Data items

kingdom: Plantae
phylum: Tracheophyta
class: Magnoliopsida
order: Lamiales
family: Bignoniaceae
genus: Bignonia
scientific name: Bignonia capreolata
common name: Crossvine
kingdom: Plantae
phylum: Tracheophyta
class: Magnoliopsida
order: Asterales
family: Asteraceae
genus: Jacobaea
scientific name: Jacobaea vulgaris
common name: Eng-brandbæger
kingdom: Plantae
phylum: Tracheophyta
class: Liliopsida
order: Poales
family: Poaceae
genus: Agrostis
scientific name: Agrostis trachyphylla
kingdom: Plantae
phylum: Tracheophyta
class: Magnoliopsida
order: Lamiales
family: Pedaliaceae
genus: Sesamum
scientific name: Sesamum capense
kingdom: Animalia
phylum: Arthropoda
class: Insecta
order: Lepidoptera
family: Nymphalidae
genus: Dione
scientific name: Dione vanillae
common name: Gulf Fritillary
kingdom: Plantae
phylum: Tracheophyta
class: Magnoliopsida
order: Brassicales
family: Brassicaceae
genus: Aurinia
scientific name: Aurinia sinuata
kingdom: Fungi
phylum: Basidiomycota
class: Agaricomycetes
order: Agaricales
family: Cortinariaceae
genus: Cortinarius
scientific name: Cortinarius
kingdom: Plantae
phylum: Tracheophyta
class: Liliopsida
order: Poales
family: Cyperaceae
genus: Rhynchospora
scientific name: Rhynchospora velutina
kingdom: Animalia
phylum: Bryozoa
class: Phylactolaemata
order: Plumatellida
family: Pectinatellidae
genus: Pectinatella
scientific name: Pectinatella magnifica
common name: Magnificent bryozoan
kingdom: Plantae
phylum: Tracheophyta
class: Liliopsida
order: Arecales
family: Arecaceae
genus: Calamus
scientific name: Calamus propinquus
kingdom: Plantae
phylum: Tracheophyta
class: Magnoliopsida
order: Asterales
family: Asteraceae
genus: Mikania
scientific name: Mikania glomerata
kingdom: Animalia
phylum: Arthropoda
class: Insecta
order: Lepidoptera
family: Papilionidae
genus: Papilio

- **Aim of the task**
Replace every "scientific name" in the listing above with "species", keeping everything else the same.

- **Full output**
kingdom: Plantae
phylum: Tracheophyta
class: Magnoliopsida
order: Lamiales
family: Bignoniaceae
genus: Bignonia
species: Bignonia capreolata
common name: Crossvine
kingdom: Plantae
phylum: Tracheophyta
class: Magnoliopsida
order: Asterales
family: Asteraceae
genus: Jacobaea
species: Jacobaea vulgaris
common name: Eng-brandbæger
kingdom: Plantae
phylum: Tracheophyta
class: Liliopsida
order: Poales
family: Poaceae
genus: Agrostis
species: Agrostis trachyphylla
kingdom: Plantae
phylum: Tracheophyta
class: Magnoliopsida
order: Lamiales
family: Pedaliaceae
genus: Sesamum
species: Sesamum capense
kingdom: Animalia
phylum: Arthropoda
class: Insecta
order: Lepidoptera
family: Nymphalidae
genus: Dione
species: Dione vanillae
common name: Gulf Fritillary
kingdom: Plantae
phylum: Tracheophyta
class: Magnoliopsida
order: Brassicales
family: Brassicaceae
genus: Aurinia
species: Aurinia sinuata
kingdom: Fungi
phylum: Basidiomycota
class: Agaricomycetes
order: Agaricales
family: Cortinariaceae
genus: Cortinarius
species: Cortinarius
kingdom: Plantae
phylum: Tracheophyta
class: Liliopsida
order: Poales
family: Cyperaceae
genus: Rhynchospora
species: Rhynchospora velutina
kingdom: Animalia
phylum: Bryozoa
class: Phylactolaemata
order: Plumatellida
family: Pectinatellidae
genus: Pectinatella
species: Pectinatella magnifica
common name: Magnificent bryozoan
kingdom: Plantae
phylum: Tracheophyta
class: Liliopsida
order: Arecales
family: Arecaceae
genus: Calamus
species: Calamus propinquus
kingdom: Plantae
phylum: Tracheophyta
class: Magnoliopsida
order: Asterales
family: Asteraceae
genus: Mikania
species: Mikania glomerata
kingdom: Animalia
phylum: Arthropoda
class: Insecta
order: Lepidoptera
family: Papilionidae
genus: Papilio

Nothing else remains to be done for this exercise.